** SUPPLIED INFORMATION follows **

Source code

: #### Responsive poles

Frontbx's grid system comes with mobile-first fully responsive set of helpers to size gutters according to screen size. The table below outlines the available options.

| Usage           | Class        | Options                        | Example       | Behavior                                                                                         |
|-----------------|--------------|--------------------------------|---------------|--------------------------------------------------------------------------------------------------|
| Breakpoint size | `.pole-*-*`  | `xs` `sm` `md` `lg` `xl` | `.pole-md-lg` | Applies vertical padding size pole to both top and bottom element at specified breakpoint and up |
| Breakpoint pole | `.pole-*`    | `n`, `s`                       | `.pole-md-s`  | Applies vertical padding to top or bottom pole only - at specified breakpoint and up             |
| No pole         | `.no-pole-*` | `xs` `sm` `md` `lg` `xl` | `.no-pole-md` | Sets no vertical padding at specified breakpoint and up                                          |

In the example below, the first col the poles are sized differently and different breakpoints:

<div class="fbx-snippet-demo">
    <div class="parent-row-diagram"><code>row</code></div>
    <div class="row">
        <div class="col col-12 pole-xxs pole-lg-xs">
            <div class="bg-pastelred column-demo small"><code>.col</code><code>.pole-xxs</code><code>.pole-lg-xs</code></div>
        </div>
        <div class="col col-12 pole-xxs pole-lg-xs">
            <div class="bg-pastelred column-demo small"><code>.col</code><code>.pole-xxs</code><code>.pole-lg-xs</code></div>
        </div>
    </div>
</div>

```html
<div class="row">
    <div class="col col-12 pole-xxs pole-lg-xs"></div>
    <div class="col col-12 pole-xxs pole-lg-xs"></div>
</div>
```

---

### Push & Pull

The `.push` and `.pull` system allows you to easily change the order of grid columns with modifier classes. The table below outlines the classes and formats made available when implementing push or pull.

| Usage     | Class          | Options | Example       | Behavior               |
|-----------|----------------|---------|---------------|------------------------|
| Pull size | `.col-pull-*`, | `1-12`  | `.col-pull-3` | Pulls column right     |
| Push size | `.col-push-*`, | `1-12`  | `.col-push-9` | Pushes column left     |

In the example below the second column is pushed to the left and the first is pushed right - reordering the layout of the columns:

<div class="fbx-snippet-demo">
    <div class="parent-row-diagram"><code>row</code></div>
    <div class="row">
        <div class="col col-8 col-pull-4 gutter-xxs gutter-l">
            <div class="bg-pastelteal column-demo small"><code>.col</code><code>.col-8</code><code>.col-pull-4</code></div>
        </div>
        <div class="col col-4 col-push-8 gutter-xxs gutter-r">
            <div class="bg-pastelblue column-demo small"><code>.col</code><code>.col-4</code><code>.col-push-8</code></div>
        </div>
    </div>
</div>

** End of SUPPLIED INFORMATION **

# WORK REQUEST
The entire set of records should be returned exactly.

# WRITTEN ANSWER
Source code

: #### Responsive poles

Frontbx's grid system comes with mobile-first fully responsive set of helpers to size gutters according to screen size. The table below outlines the available options.

| Usage           | Class        | Options                        | Example       | Behavior                                                                                         |
|-----------------|--------------|--------------------------------|---------------|--------------------------------------------------------------------------------------------------|
| Breakpoint size | `.pole-*-*`  | `xs` `sm` `md` `lg` `xl` | `.pole-md-lg` | Applies vertical padding size pole to both top and bottom element at specified breakpoint and up |
| Breakpoint pole | `.pole-*`    | `n`, `s`                       | `.pole-md-s`  | Applies vertical padding to top or bottom pole only - at specified breakpoint and up             |
| No pole         | `.no-pole-*` | `xs` `sm` `md` `lg` `xl` | `.no-pole-md` | Sets no vertical padding at specified breakpoint and up                                          |

In the example below, the first col the poles are sized differently and different breakpoints:

<div class="fbx-snippet-demo">
    <div class="parent-row-diagram"><code>row</code></div>
    <div class="row">
        <div class="col col-12 pole-xxs pole-lg-xs">
            <div class="bg-pastelred column-demo small"><code>.col</code><code>.pole-xxs</code><code>.pole-lg-xs</code></div>
        </div>
        <div class="col col-12 pole-xxs pole-lg-xs">
            <div class="bg-pastelred column-demo small"><code>.col</code><code>.pole-xxs</code><code>.pole-lg-xs</code></div>
        </div>
    </div>
</div>

```html
<div class="row">
    <div class="col col-12 pole-xxs pole-lg-xs"></div>
    <div class="col col-12 pole-xxs pole-lg-xs"></div>
</div>
```

---

### Push & Pull

The `.push` and `.pull` system allows you to easily change the order of grid columns with modifier classes. The table below outlines the classes and formats made available when implementing push or pull.

| Usage     | Class          | Options | Example       | Behavior               |
|-----------|----------------|---------|---------------|------------------------|
| Pull size | `.col-pull-*`, | `1-12`  | `.col-pull-3` | Pulls column right     |
| Push size | `.col-push-*`, | `1-12`  | `.col-push-9` | Pushes column left     |

In the example below the second column is pushed to the left and the first is pushed right - reordering the layout of the columns:

<div class="fbx-snippet-demo">
    <div class="parent-row-diagram"><code>row</code></div>
    <div class="row">
        <div class="col col-8 col-pull-4 gutter-xxs gutter-l">
            <div class="bg-pastelteal column-demo small"><code>.col</code><code>.col-8</code><code>.col-pull-4</code></div>
        </div>
        <div class="col col-4 col-push-8 gutter-xxs gutter-r">
            <div class="bg-pastelblue column-demo small"><code>.col</code><code>.col-4</code><code>.col-push-8</code></div>
        </div>
    </div>
</div>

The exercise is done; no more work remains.